A while back I wrote about the “Forgotten Metric.” I talked about how so few companies measure forecasting accuracy and why that is a mistake. In this post, I’m going to talk about another missed metric. It’s the average deal size. In all my years of selling I’ve never worked for a company, nor consulted with a company that measured the average deal size AND managed its sales people to it. It baffles me. The average deal size is a KILLER way to determine the value of your sales people and the effectiveness of the sales team. It gives you insight into a number of important metrics including:
- How well a sales person can preserve pricing integrity. In other words, do they cave on pricing or do they have a backbone?

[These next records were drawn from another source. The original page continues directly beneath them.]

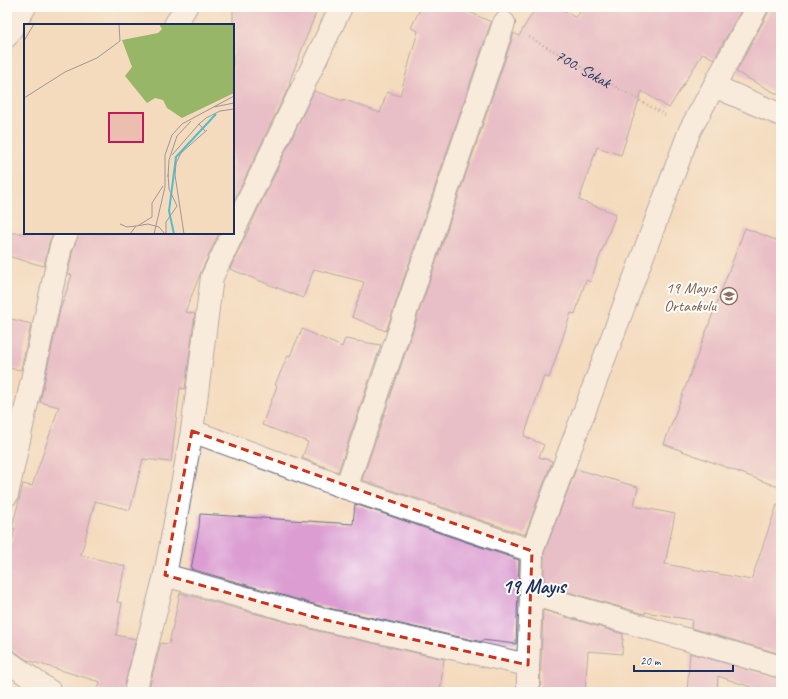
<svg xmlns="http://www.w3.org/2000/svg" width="788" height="699" viewBox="0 0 788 699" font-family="Caveat,sans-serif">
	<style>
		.building { fill: #db9dd2 }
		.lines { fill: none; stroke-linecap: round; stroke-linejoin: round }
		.minor-casing { stroke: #676b80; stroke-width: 24 }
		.path { stroke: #676b80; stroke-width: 2.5; stroke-dasharray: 1 3; stroke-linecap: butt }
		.minor { stroke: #fff; stroke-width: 22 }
		.marked { fill: none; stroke: #c8321e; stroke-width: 3; stroke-dasharray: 8 5; stroke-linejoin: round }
		.labels { text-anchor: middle; stroke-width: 4; stroke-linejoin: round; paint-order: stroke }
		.street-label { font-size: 16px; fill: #1b2f5e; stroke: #fdfcf7 }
		.education-label { font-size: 16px; fill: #785e54; stroke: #fdfcf7; text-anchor: end }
		.district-label { font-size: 20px; font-weight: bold; fill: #1b2f5e; stroke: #fdfcf7 }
		.inset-river { fill: none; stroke: #51becb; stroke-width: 2 }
		.inset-road { fill: none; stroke: #9d9698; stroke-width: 1 }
		.view { fill: #c2185b; fill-opacity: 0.15; stroke: #c2185b; stroke-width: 2 }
		.inset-edge { fill: none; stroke: #1b2f5e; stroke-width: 2 }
	</style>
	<rect width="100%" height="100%" fill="#fdfcf7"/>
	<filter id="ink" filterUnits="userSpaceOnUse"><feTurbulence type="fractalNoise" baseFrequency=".025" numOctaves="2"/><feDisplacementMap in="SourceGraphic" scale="8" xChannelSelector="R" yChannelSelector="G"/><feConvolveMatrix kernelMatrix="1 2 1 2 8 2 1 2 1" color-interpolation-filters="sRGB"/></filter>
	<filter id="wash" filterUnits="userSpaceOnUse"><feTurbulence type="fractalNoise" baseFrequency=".012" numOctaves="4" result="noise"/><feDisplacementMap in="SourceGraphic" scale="16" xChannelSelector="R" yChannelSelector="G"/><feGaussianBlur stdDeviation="0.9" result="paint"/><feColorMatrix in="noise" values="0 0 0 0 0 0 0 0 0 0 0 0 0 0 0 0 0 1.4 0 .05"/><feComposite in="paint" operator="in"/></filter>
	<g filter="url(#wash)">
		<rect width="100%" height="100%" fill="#f4dbbe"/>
		<g id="blocks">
			<g class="building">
				<polygon points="233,7 318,7 289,83 290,84 233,203"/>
				<polygon points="421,7 459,7 491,22 386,331 352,317 364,282 314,269 303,298 230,269 314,91 343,101 343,99 380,113 387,92 400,96 418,31 411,28"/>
				<polygon points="536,7 559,7 576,18 583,7 743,7 714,59 703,53 669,108 642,91 621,155 597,147 579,200 616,214 590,282 586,280 575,314 571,313 549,378 544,376 524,436 544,445 539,457 552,461 525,535 362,480 514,33 519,36"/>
				<polygon points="769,7 781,7 781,96 736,72 768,13"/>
				<polygon points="745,228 781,242 781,488 664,444"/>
				<polygon points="7,233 53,233 49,243 44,266 7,256"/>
				<polygon points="79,233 219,233 201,272 185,312 195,314 185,389 180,388 171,462 143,459 130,510 95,501 81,555 125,566 117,602 122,603 116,635 136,639 123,692 97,692 100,682 27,660 14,651 7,649 7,559 15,529 12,528 23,484 32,486 59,407 40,402 60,310 72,275 68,274 73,250"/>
				<polygon points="7,318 31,324 21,370 7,368"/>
				<polygon points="302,329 342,347 345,339 381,345 338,472 302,458 308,442 262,425 277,386 275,385 288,355 290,356"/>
				<polygon points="576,469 638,487 634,506 675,514 665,564 751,580 777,505 781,506 781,654 691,628 692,620 645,612 645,614 544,585 544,553"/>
				<polygon points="355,504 519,560 516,644 482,640 482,642 324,607 191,569 199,527 200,514 353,524"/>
				<polygon points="180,593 318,631 444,659 440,692 148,692 161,643 169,644"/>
				<polygon points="543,610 623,634 622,654 588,651 585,692 540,692"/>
				<polygon points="690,653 781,679 781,692 765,692 718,676 717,692 687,692"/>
			</g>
		</g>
	</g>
	<g filter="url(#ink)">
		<use href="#blocks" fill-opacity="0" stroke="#676b80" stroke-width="1"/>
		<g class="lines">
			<g class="minor-casing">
				<g id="minor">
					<polyline points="757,7 690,130 532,551 531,594 781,667"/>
					<polyline points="175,25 186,7"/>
					<polyline points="7,36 25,7"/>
					<polyline points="714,86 781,115"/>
					<polyline points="233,232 341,7"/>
					<polyline points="192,431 346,488 532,551"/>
					<polyline points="346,488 504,23"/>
					<polyline points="7,495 61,246 67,233"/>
					<polyline points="165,575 321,619 528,665"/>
					<polyline points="7,661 51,692"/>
					<polyline points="135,692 165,575 182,485 192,431 212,277 233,233"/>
					<polyline points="528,692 528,665 531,594"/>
				</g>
			</g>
			<path class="path" id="s1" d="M529 37 665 115"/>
			<use href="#minor" class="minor"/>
		</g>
	</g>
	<path d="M0 0H788V699H0ZM192 431 532 551 528 665 321 619 165 575Z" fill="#f4dbbe" fill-opacity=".55" fill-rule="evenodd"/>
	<path class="marked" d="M192 431 532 551 528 665 321 619 165 575Z"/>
	<defs>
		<g id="school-ring" transform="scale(0.9)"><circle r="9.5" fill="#fdfcf7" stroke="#8d6e63" stroke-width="1.5"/><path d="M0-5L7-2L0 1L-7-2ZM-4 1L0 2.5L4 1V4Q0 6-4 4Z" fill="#8d6e63"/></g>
	</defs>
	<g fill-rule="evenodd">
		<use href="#school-ring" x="729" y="296"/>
	</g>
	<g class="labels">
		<g class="street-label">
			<text dy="6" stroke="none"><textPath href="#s1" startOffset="63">700. Sokak</textPath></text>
		</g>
		<g class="education-label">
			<text x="716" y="293">19 Mayıs<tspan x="716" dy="18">Ortaokulu</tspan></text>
		</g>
		<g class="district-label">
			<text x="534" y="593">19 Mayıs</text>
		</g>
	</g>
	<g transform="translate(24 24)">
		<rect width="210" height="210" fill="#f4dbbe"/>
		<path d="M135 0H210V69L158 94 143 84 139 76 131 74 123 79 101 52 108 43 98 16 134 9 138 5Z" fill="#98b668"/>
		<path class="inset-river" d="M150 210 145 187 152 133 192 90"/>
		<path class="inset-road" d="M0 17 10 0M0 74 41 48 73 34 96 17 95 0M190 83 210 79M181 107 175 100 182 94 196 87 210 85M148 131 175 100M144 153 145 136 153 112 167 97M96 200 103 203 112 202M115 201 128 193V179L139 162M106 210 112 202 124 200 135 203 141 210M130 210 141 163V131L148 111 158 100 210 72M142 210V198L153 182 145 165 144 150M160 210 151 151 152 139 157 129 183 106"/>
		<path class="view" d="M85 89H119V118H85Z"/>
		<rect width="210" height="210" class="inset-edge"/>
	</g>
	<rect width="788" height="699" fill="none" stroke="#fdfcf7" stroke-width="24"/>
	<path d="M634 665v6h99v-6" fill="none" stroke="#1b2f5e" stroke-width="2"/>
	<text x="640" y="665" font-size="12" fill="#1b2f5e" stroke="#fdfcf7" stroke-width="3" paint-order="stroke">20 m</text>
</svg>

- How well a sales person upsells or bundles additional products and services.
- Which sales people are the most efficient with company time and resources.
Knowing your average deal size by rep let’s you see who your most efficient sales people are. Deals take a long time to close. Therefore you want to get the most out of every deal. The rep who closes 15 million in 15 deals is far more efficient than the person who closes 17 million in 25 deals. The person selling 17 million is working a lot harder and using more company resources to get that 17 million.
Sales people are expensive. Getting the most out of them is critical. When the average deal size goes up, your cost of sales goes down and that’s a good thing.
Do you measure the productivity of your reps? Do you know which of your reps gets the most out of every deal? You should.
Average deal size, an ignored metric.